BS 1 and Obama's 2013 budget share a variety of relatively small-bore cost-cutting measures: reducing hospital payments for medical education, cutting Medicare payment for bad debts, going after fraud, reducing home health care payments.They also share one big one: paying Medicaid drug rates for "dual eligibles", low income seniors who qualify for both Medicare and Medicaid but get their drugs under Medicare Part D, which pays higher reimbursement rates than does Medicaid. (For some reason, the Obama budget projects triple the savings that BS 1 does for this.)
The biggest difference is in two big bites that BS 1 imposes on beneficiaries, imposing new deductibles and larger co-pays. These measures are proposed not just in the name of shifting costs to seniors, but to create incentives to avoid unnecessary care:
3.3.2 Reform Medicare cost-sharing rules.Obama's 2013 budget actually takes a couple of tiny bites of the same sort, raising the Part B deductible by $25 in 2017, 2019 and 2021 (raising just $2 billion/10 years), and adding a surcharge on Medigap policies "that cover substantially all Medicare co-payments" -- as in Bowles-Simpson, "to encourage more efficient health care choices." But this measure also raises a relative pittance -- $2.5 billion over 10 years -- in contrast to the large bites BS 1 takes out of Medigap policies.
(Saves $10 billion in 2015, $110 billion through 2020)

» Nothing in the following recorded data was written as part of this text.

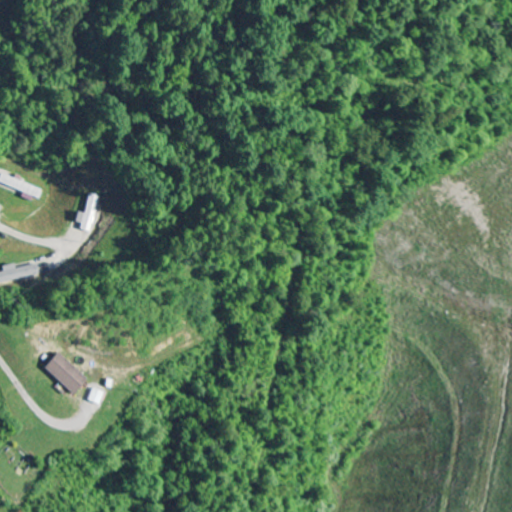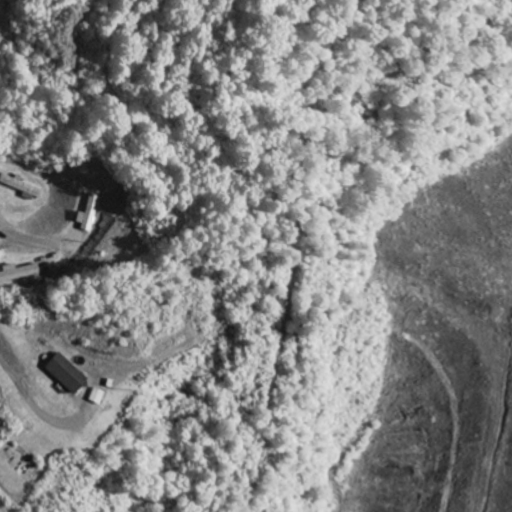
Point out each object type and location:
building: (20, 186)
building: (86, 213)
building: (16, 272)
building: (63, 373)
building: (95, 397)
road: (26, 398)
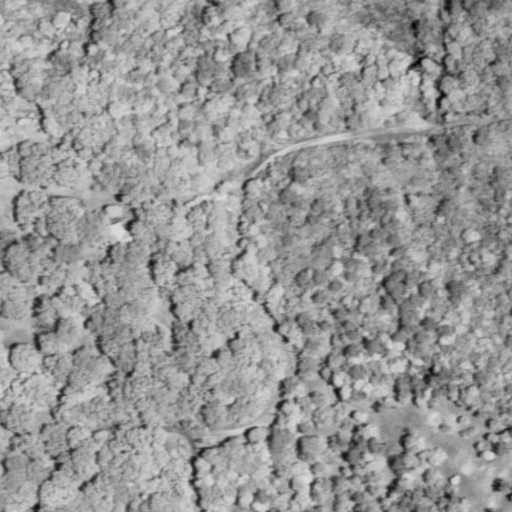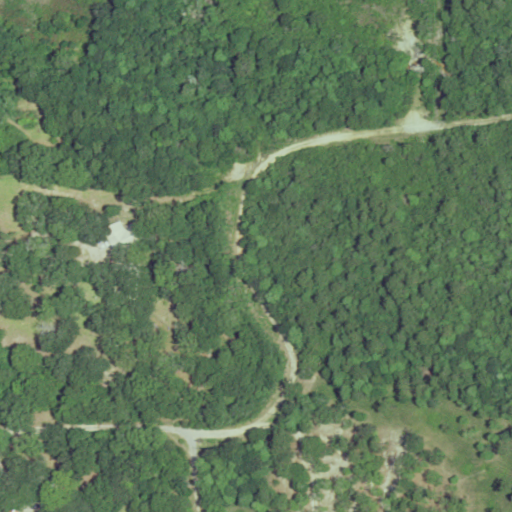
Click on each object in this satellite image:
building: (125, 235)
road: (25, 263)
road: (260, 298)
building: (141, 325)
building: (173, 364)
road: (196, 471)
building: (42, 510)
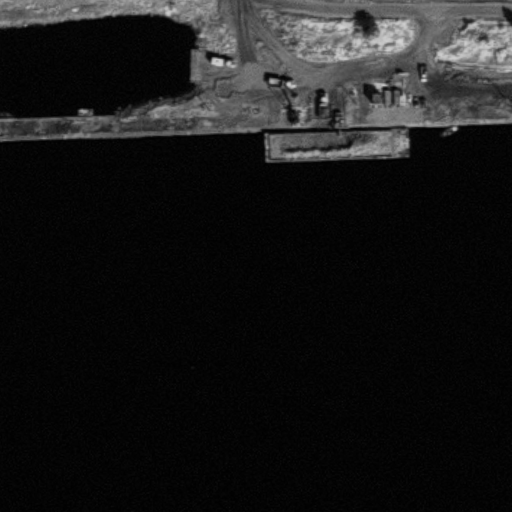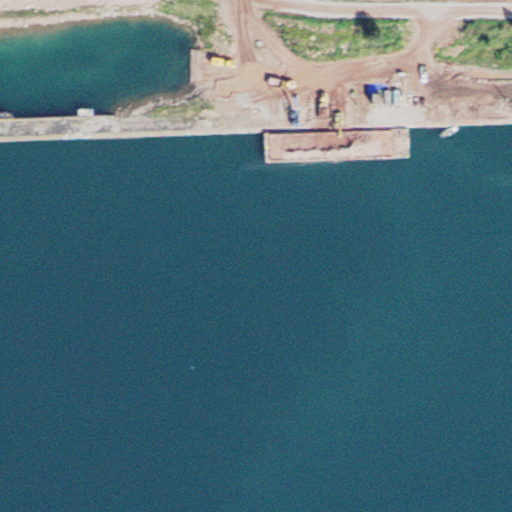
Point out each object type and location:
river: (476, 437)
river: (476, 447)
river: (310, 478)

Currently, Medicare beneficiaries must navigate a hodge-podge of premiums, deductibles, and copays that offer neither spending predictability nor protection from catastrophic financial risk. Because cost-sharing for most medical services is low, the benefit structure encourages over-utilization of health care. In place of the current structure, the Commission recommends establishing a single combined annual deductible of $550 for Part A (hospital) and Part B (medical care), along with 20 percent uniform coinsurance on health spending above the deductible. We would also provide catastrophic protection for seniors by reducing the coinsurance rate to 5 percent after costs exceed $5,500 and capping total cost sharing at $7,500.
3.3.3 Restrict first-dollar coverage in Medicare supplemental insurance.
(Medigap savings included in previous option. Additional savings total $4 billion in 2015, $38 billion through 2020.)
The ability of Medicare cost-sharing to control costs – either under current law or as proposed above – is limited by the purchase of supplemental private insurance plans (Medigap plans) that piggyback on Medicare. Medigap plans cover much of the cost-sharing that could otherwise constrain over-utilization of care and reduce overall spending. This option would prohibit Medigap plans from covering the first $500 of an enrollee’s cost-sharing liabilities and limit coverage to 50 percent of the next $5,000 in Medicare cost-sharing. We also recommend similar treatment of TRICARE for Life, the Medigap policy for military retirees, which would save money both for that program and for Medicare, as well as similar treatment for federal retirees and for private employer-covered retirees.
Obama, in short, primarily wants to change incentives for providers. Bowles-Simpson wants to change them for seniors too. It's worth noting that while BS 1 raises seniors' costs, it also caps them in a salutary way.